Пошел капитан-поручик Татищев вместе с молодцами. И не такие, как он, на зов господина Шешковского хаживали, даже трусцой бежали, потому как только одно имя знаменитого гения сыска и дознания Степана Ивановича наводило ужас и леденило души людей неправедных и имеющих за собой разные грехи, а иногда и вовсе никоих грехов не имеющих. Конечно, коленки у капитан-поручика не тряслись, потому что никакой вины он за собой не ведал, однако в животе все же было как-то прохладно. Петропавловская крепость — это вам не Демутов трактир. К тому же известное дело: на Руси от сумы да тюрьмы зарока нетути.

Старик Шешковский чем-то был похож на графа Суворова: такой же орлиный профиль, такая же невысокая сухощавая позитура, в коей чувствовалась скрытая сила — тронь, тогда узнаешь! Он вполне добродушно встретил Татищева, тотчас отпустил молодцев, которые исчезли, словно дематериализовались — таковое словечко вычитал Татищев в одной скушной книге, валяясь целыми днями на продавленном диване.

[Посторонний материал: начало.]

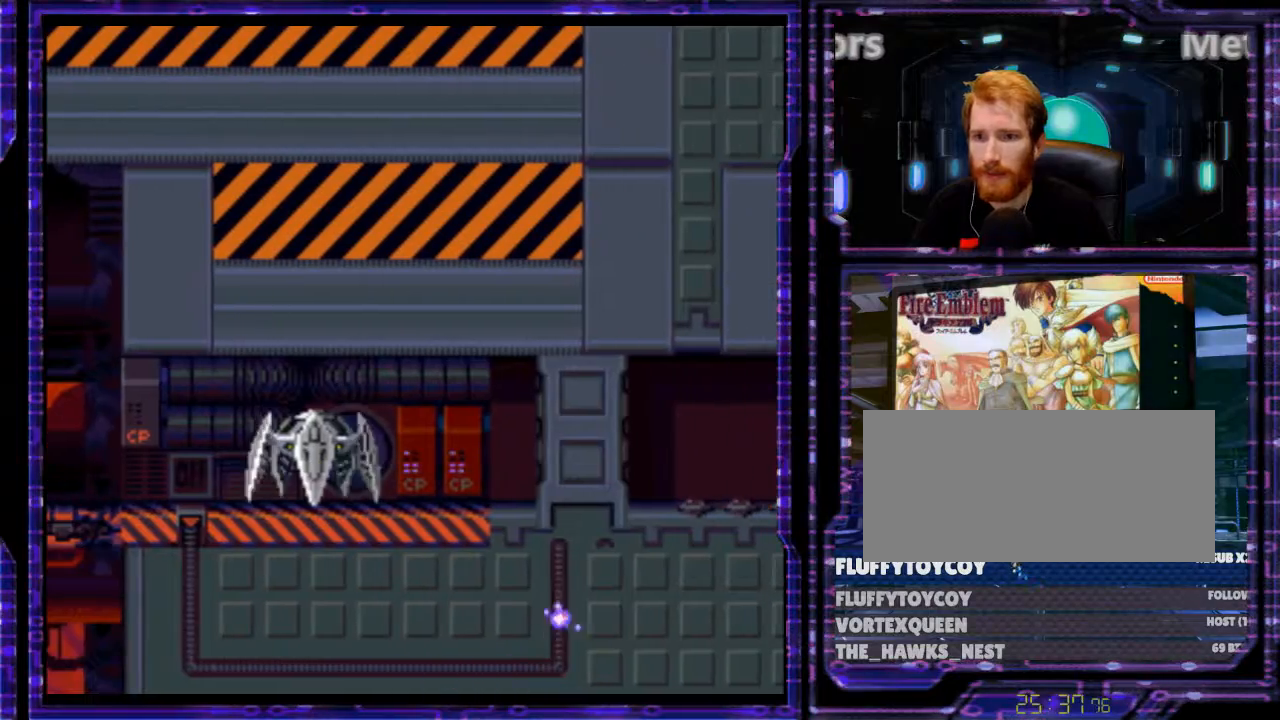
{"buttons": ["DPAD_LEFT"], "events": []}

— Вы, верно, гадаете, зачем, мол, понадобились старику Шешковскому, ведь за вами ничего такого нет? — после обычных приветствий произнес Степан Иванович, вглядываясь в Татищева.

— Вам виднее, господин обер-секретарь, — довольно смело ответил Павел Андреевич.

— Верно, нам виднее! — усмехнулся советник императрицы, очевидно имея под словом «нам» государыню императрицу Екатерину Лексевну и себя. — Но за вами действительно ничего особого не числится. Так, грешки молодости. Впрочем, у кого их нет?

Татищев промолчал.

— Да вы присаживайтесь, — указал рукой Шешковский на свое знаменитое зловещее кресло, о коем легенд ходило не менее, чем о его владельце.

Павел Андреевич сел и непроизвольно вцепился в кожаные подлокотники, на что Шешковский усмехнулся одними уголками губ.

— Не беспокойтесь, господин Татищев, это другое кресло, — произнес обер-секретарь серьезно.

Ну конечно! Тебе верить — что у фактора Зельца золото покупать. Такое же дутое, как твои заверения.

«Это другое кресло». Эти слова, да еще сказанные с учтивой улыбочкой, услышала несколько месяцев назад генеральша Кожина, а потом, когда села, подвинул Степан Иванович на нем какой-то рычажок, и замкнуло сие креслице генеральшу по рукам и ногам железными обручами. После в полу люк открылся, и стало сие кресло опускаться под пол, а генеральше и вовсе показалось, что в преисподнюю. А потом, когда только голова над полом осталась, освободили подпольные мастера генеральшу от кресла, подняли юбки, сняли кружевные порты и, покуда обер-секретарь читал голове генеральши мораль, высекли ее по филейным частям как сидорову козу. Затем надели порты, опустили юбки и, прикрепив к ней кресло, подняли, всю изреванную, наверх. К тому времени и Степан Иванович закончил моралитэ. Снова рычажок на креслице подвинул, и оковы железные прочь, как будто никакой экзекуции и не было. Да и то: зачем генеральше Кожиной понадобилось говорить в маскераде, что пора бы императрице угомониться и престать проводить в Эрмитаже свои интимные сатурналии и менять любовников как перчатки.